There is nothing quite like a real life economics lesson slapped smack in the middle of parenthood.  That degree in business education comes in handy when dealing with these delicate issues.

My questions to all the readers out there…do you share with your children what the family can and can not afford or is willing to spend on activities?

Hey Mom, What’s for Dinner?!!


I’m pretty sure I could disappear for 23 hours a day but come 3 p.m. I better be handy for the frequently asked question:  Hey mom, what’s for dinner.

Generally, it starts with the teen who begins with text messages:

Teen:  What’s for dinner?

Me:  Chicken Taco Soup!

Teen:  Really?

Me:  Yep, found new recipe.  It is going to rock.

Teen:  Yeah, I think there’s a team meal.  Will let you know soon.

Tween comes home at three this conversation follows:

Tween:  What’s for dinner?

Me:  Chicken Taco Soup!

Tween:  Does this involve tomatoes and corn?

Me:  You betcha!

Tween:  You know me and Dad have an agreement about corn and tomatoes?

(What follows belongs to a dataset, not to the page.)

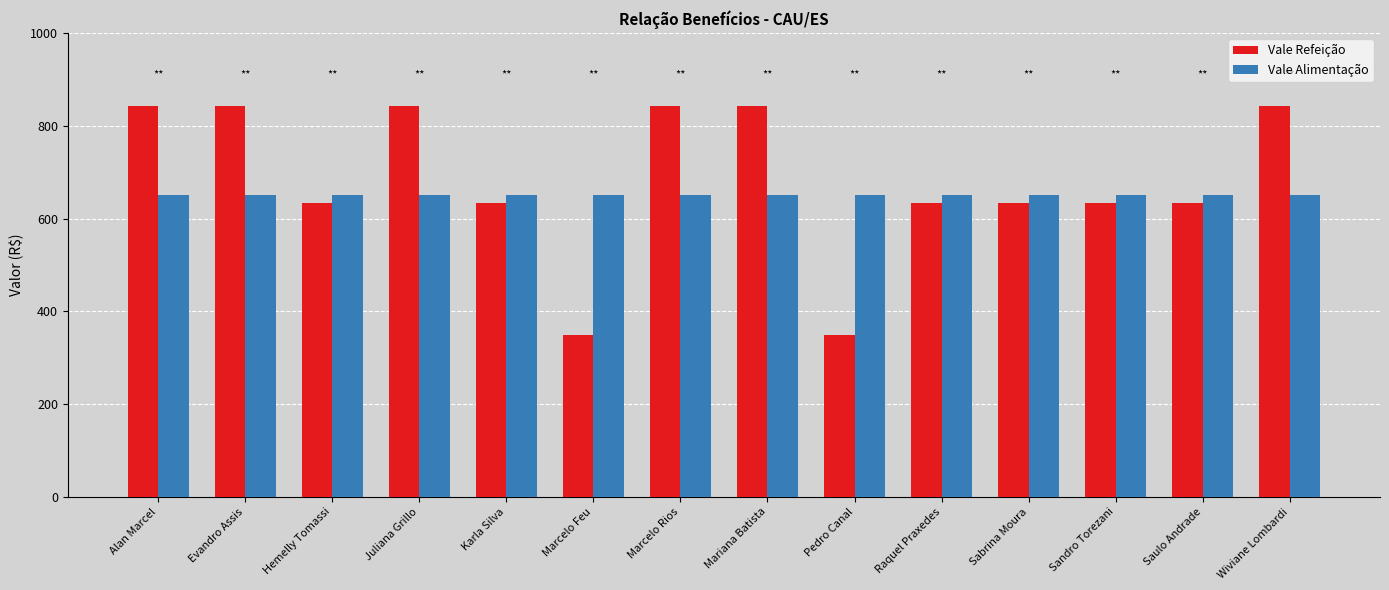

Count the Vale Refeição values in the range 633 to 843.

12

Me:  Yep, and I’m not you or Dad.  Sometimes the rest of us like a good corn and tomato type dinner.

Tween:  Figures you’d say something like that.  Pretty sure I’m not hungry.

Queen comes home at 4:

Queen:  What’s for dinner:

Tween:  Mom’s making some kind of chicken taco soup.  It has corn and tomatoes in it.

Queen:  Did Mom forget you don’t care for corn and tomatoes?

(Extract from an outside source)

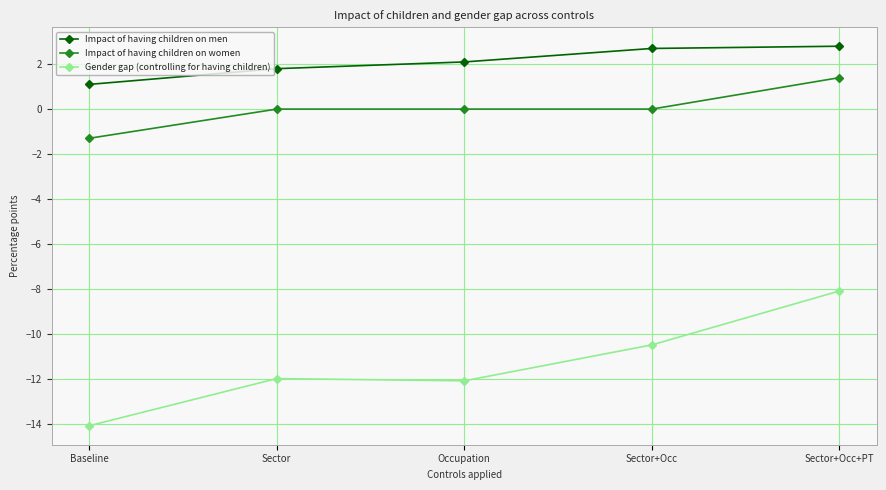

What is the sum of all Impact of having children on women values?

0.1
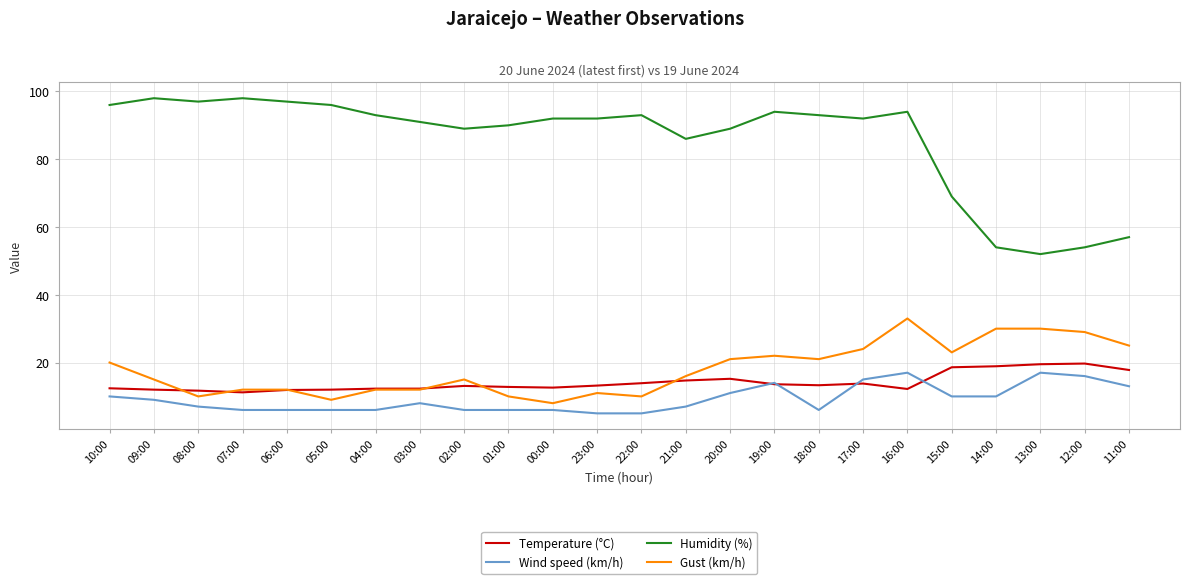

True or false: Humidity (%) has a value of 97.0 at 06:00.

True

Tween:  No, think she is taking a stand against me and my dietary desires.

Husband gets up at 4 to get ready for work and have a quick bite to eat.

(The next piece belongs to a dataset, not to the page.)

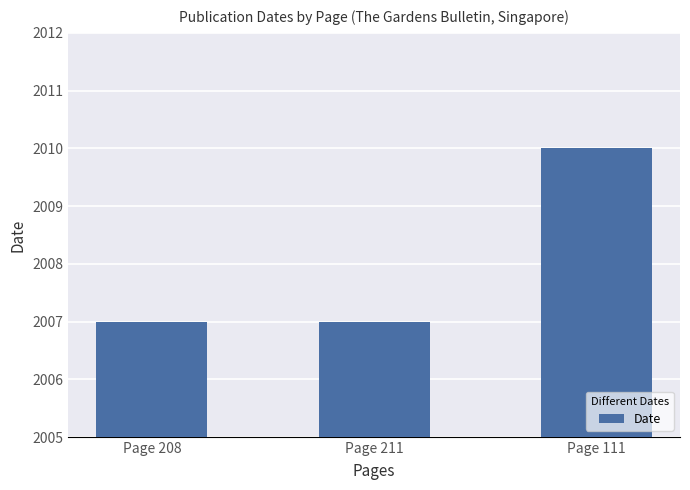

What is the label of the 3rd bar from the left?

Page 111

Husband:  What’s for dinner?

Tween and Queen:  Chicken Taco Soup.  We haven’t had it before but Mom’s says it is going to be great.

Tween:  It includes corn and tomatoes so it probably isn’t.

Husband:  It is going to be terrific.  He always says this even when it is whole-wheat crepes that neither of us can choke down.

Dinner turned out great!  Hoping to make again soon!

Here’s the recipe.  It makes way more than my family of five and the neighbor who gets lots of my leftovers could eat.  We even had it another night with baked potatoes.

2 teaspoons vegetable oil

2 pounds boneless skinless chicken breasts, cut into bite-size pieces

1 packet taco seasoning mix

2 medium green bell peppers, diced

2 (32-ounce) containers chicken broth

3 (10-ounce) cans mild tomatoes and green chiles

2 (16-ounce) can pinto beans rinsed and drained (I used one can black beans and one can kidney)

1 (7-ounce) can corn with green and red bell peppers

2 cups shredded sharp cheddar cheese

Toppings:  shredded cheese, sour cream, chopped scallions, crushed tortilla strips

  1. In a stock pot, heat vegetable oil over medium high heat.  Add chicken and taco seasoning, tossing to coat.  Cook, stirring frequently, for 5 minutes or until browned on all sides.  Stir in bell peppers, and cook, stirring often, for 5 minutes or until peppers start to soften.
  2. Stir in broth and next 3 ingredients.  Bring soup to a boil, reduce heat, and simmer for 30 minutes or until chicken is done.  Remove from heat, and stir in cheese.  Serve with desired toppings.

——-Recipe Source:  Cooking With Paula Deen.  November/December 2012.